Secondo le autorità israeliane, la flottiglia, composta da oltre 400 attivisti partiti dalla Turchia, aveva l’obiettivo dichiarato di violare il blocco navale imposto su Gaza, misura che Israele considera indispensabile per impedire il traffico di armi e il sostegno logistico ad Hamas. Il governo israeliano ha definito l’iniziativa “una provocazione mediatica” più che una reale missione umanitaria.
Durante le operazioni di sbarco, una delle attiviste che gridava slogan filo palestinesi è stata allontanata dagli agenti per consentire il passaggio del ministro, in una situazione descritta dalle forze di sicurezza come particolarmente tesa e potenzialmente caotica.
Le immagini hanno suscitato reazioni critiche in diversi Paesi europei.
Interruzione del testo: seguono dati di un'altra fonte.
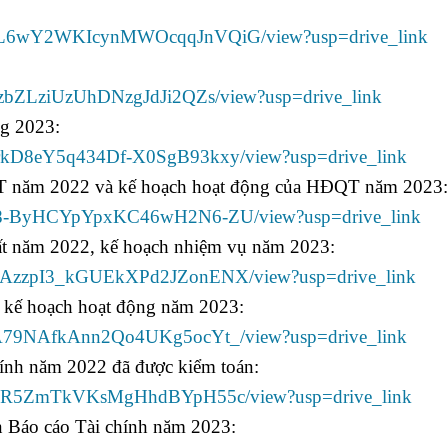
-6DTlL6wY2WKIcynMWOcqqJnVQiG/view?usp=drive_link
jEUzbZLziUzUhDNzgJdJi2QZs/view?usp=drive_link
ng 2023:
NOrkD8eY5q434Df-X0SgB93kxy/view?usp=drive_link
QT năm 2022 và kế hoạch hoạt động của HĐQT năm 2023:
f4On8-ByHCYpYpxKC46wH2N6-ZU/view?usp=drive_link
uất năm 2022, kế hoạch nhiệm vụ năm 2023:
iQu1AzzpI3_kGUEkXPd2JZonENX/view?usp=drive_link
 kế hoạch hoạt động năm 2023:
I4fA79NAfkAnn2Qo4UKg5ocYt_/view?usp=drive_link
chính năm 2022 đã được kiểm toán:
4e076bR5ZmTkVKsMgHhdBYpH55c/view?usp=drive_link
án Báo cáo Tài chính năm 2023:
La presidente del Consiglio Giorgia Meloni e il ministro degli Esteri Antonio Tajani hanno espresso preoccupazione per il trattamento riservato ai cittadini italiani presenti sulla nave, chiedendo chiarimenti diplomatici a Israele. Analoghe prese di posizione sono arrivate anche da Francia e Spagna.
All’interno dello stesso esecutivo israeliano non sono mancate distanze sul piano comunicativo. Il primo ministro Benjamin Netanyahu ha ribadito il diritto di Israele a fermare flottiglie considerate provocatorie e potenzialmente pericolose, pur osservando che la gestione pubblica dell’episodio avrebbe potuto essere diversa. Anche il ministro degli Esteri Gideon Sa’ar ha criticato l’impatto mediatico della scena, sostenendo che il video abbia danneggiato l’immagine internazionale del Paese.
Ben Gvir ha però difeso con forza il proprio operato, dichiarando che Israele “non è più il bambino da prendere a schiaffi” e che chi tenta di sostenere organizzazioni ostili allo Stato ebraico deve aspettarsi una risposta ferma da parte delle autorità.